Check one market family directly when the job depends on a specific symbol:

```bash theme={"theme":"github-dark"}
curl "https://api.0xarchive.io/v1/hyperliquid/freshness/BTC" \
  -H "X-API-Key: $OXARCHIVE_API_KEY"
```

For historical work, pair freshness with coverage over the requested window. Coverage `from` and `to` use Unix milliseconds.

```bash theme={"theme":"github-dark"}
curl "https://api.0xarchive.io/v1/data-quality/coverage/hyperliquid/BTC?from=1777593600000&to=1777680000000" \
  -H "X-API-Key: $OXARCHIVE_API_KEY"
```

<Steps>
  <Step title="Check service status">
    Stop early if the relevant venue family is degraded for your job.
  </Step>

  <Step title="Check symbol coverage">
    Confirm the data family exists for the requested time window.
  </Step>

  <Step title="Check incidents">
    Inspect whether a known interruption overlaps the window.
  </Step>

  <Step title="Attach the check to the job">
    Store the quality-check request ID next to the data request ID.
  </Step>
</Steps>

<CardGroup cols={2}>
  <Card title="Data Quality" icon="activity" href="/data-quality">
    Freshness, coverage, incidents, latency, and SLA routes.
  </Card>

  <Card title="Reliability and gaps" icon="shield-check" href="/guides/reliability-and-gaps">
    Build failure behavior for missing or delayed data.
  </Card>
</CardGroup>

## Freshness Tolerance

Define tolerance before the job runs. A dashboard may tolerate a small delay, a backtest export may tolerate an annotated historical gap, and an alerting system may need to stop when order-book freshness is stale. The API can expose the state, but the application owns the policy decision.
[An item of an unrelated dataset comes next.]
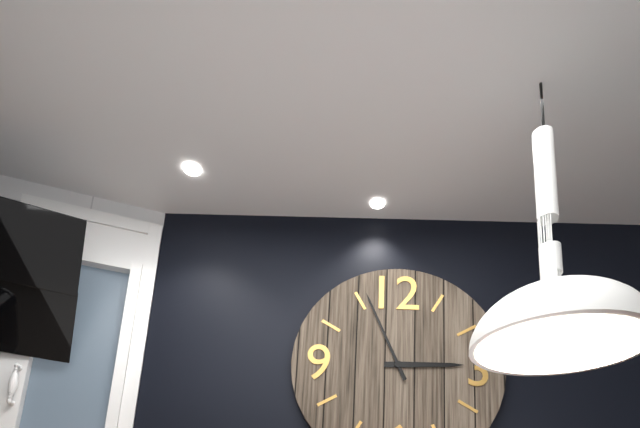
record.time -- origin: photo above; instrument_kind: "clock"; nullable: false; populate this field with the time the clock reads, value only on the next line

| Job                       | Suggested policy shape                                                               |
| ------------------------- | ------------------------------------------------------------------------------------ |
| Dashboard tile            | Show the latest value with a visible stale state when lag exceeds the page threshold |
| Alerting job              | Stop or suppress alerts when the required data family is stale                       |
| Backtest or research pull | Annotate or reject the output when coverage gaps overlap the window                  |
| Export workflow           | Check coverage and incidents before purchase, delivery, or warehouse load            |
| Agent answer              | Include freshness, coverage, and incident state before drawing a conclusion          |

## Fields To Read

Symbol freshness responses expose the venue family, symbol, measurement time, and per-data-family freshness objects. For Hyperliquid core, read `data.measured_at`, then compare the relevant field such as `data.orderbook.lag_ms`, `data.trades.lag_ms`, `data.funding.lag_ms`, `data.open_interest.lag_ms`, or `data.liquidations.lag_ms` against the job threshold. The matching `last_updated` timestamp tells reviewers what market-data point the lag came from.

## What To Log

Log the freshness route, measured timestamp, relevant venue family, symbol, data family, lag, last-updated value, and `request_id`. Store that next to the downstream output so a chart, model, or report can explain why it used or rejected a window.

## Pair With Coverage

Freshness answers how current a data family is. Coverage answers whether the data family exists for the requested market and window. Use both when the job depends on historical correctness.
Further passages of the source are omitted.